# EXCERPT PROVIDED

# 1) Import data

In [1]:
from os import path, listdir
import pickle
import pandas as pd
import numpy as np
import csv

In [2]:
def bks_callable(bks_txt):
    return float(bks_txt.read().decode())

## Helper function to generate data dictionary

In [3]:
def get_data(fin_path, trans_callable=None, read_type="rb"):
    """
    Lightweight helper function to get all solution objects
    
    # Save data in data dictionary
    # Each key is an instance name
    # Each value is a list data object
    """          
    def dat_dispenser(dpath):
        """
        Very lightweight data dispenser
        """
        # 2) Get all the data in the directory and subdirectories
        for f in listdir(dpath):
            yield f
        
    dat_dict = {}
    for dat_name in dat_dispenser(fin_path):
        with open(path.join(fin_path, dat_name), "rb") as sob:
            
            # all file types can have [runs]_[name].[filetype]
            # -> remove runs and filetype!
            index = dat_name.split(".")[0]
            if "_" in index:
                if "vrpldtt_freytag" in fin_path:
                    index = index.split("_")[1] + "_{ {int(index.split('_')[2])} }"

# STUDY MATERIAL
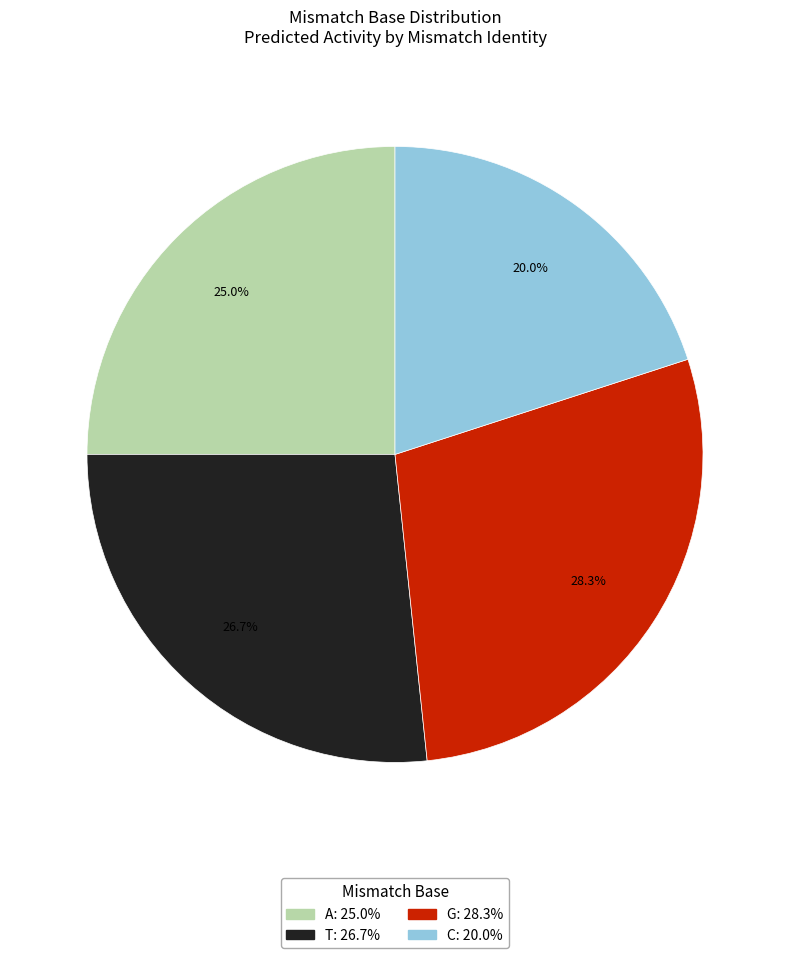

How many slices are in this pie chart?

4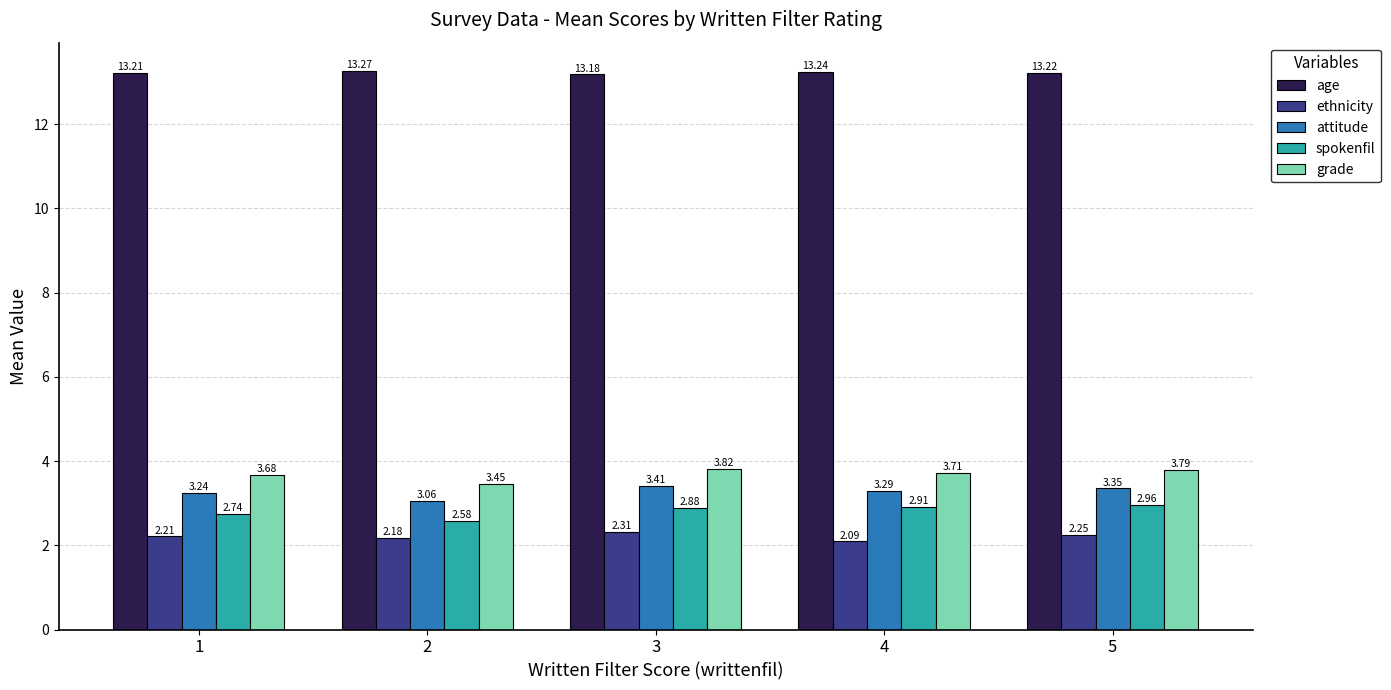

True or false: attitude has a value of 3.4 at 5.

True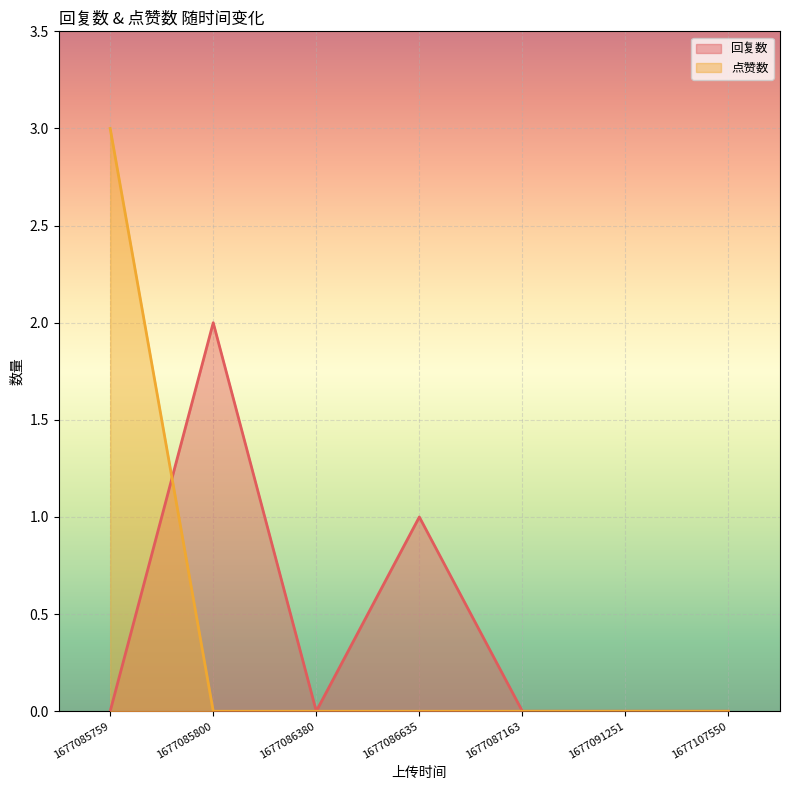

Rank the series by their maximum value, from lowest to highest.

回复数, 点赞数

# CHECK YOUR UNDERSTANDING
a: Which Python modules does the import notebook bring in with its import statements?
b: Carry the import notebook forward from its last line.
You can leave the data above aside.

# YOUR RESPONSES
a: os, pickle, pandas, numpy, csv

b:
                elif "vrptw_gehring_homberger" in fin_path:
                    index = index.split("_")[1] + "_" + index.split("_")[2] + "_" + index.split("_")[3]
                else:
                    index = index.split("_")[1]
            
            # Perform data transformation into suitable format (defined by callable)
            if trans_callable is not None:
                so = trans_callable(sob)
            else:
                so = sob
                
            # If only one value -> no list, otherwise use list
            try:
                dat_dict[index].append(so)
            except KeyError:
                dat_dict[index] = so
            except AttributeError:
                dat_dict[index] = [dat_dict[index], so]
    return dat_dict

In [4]:
def extract_cols(subdat, metrics):
    """
    Utility function to generate columns for each iteration
    """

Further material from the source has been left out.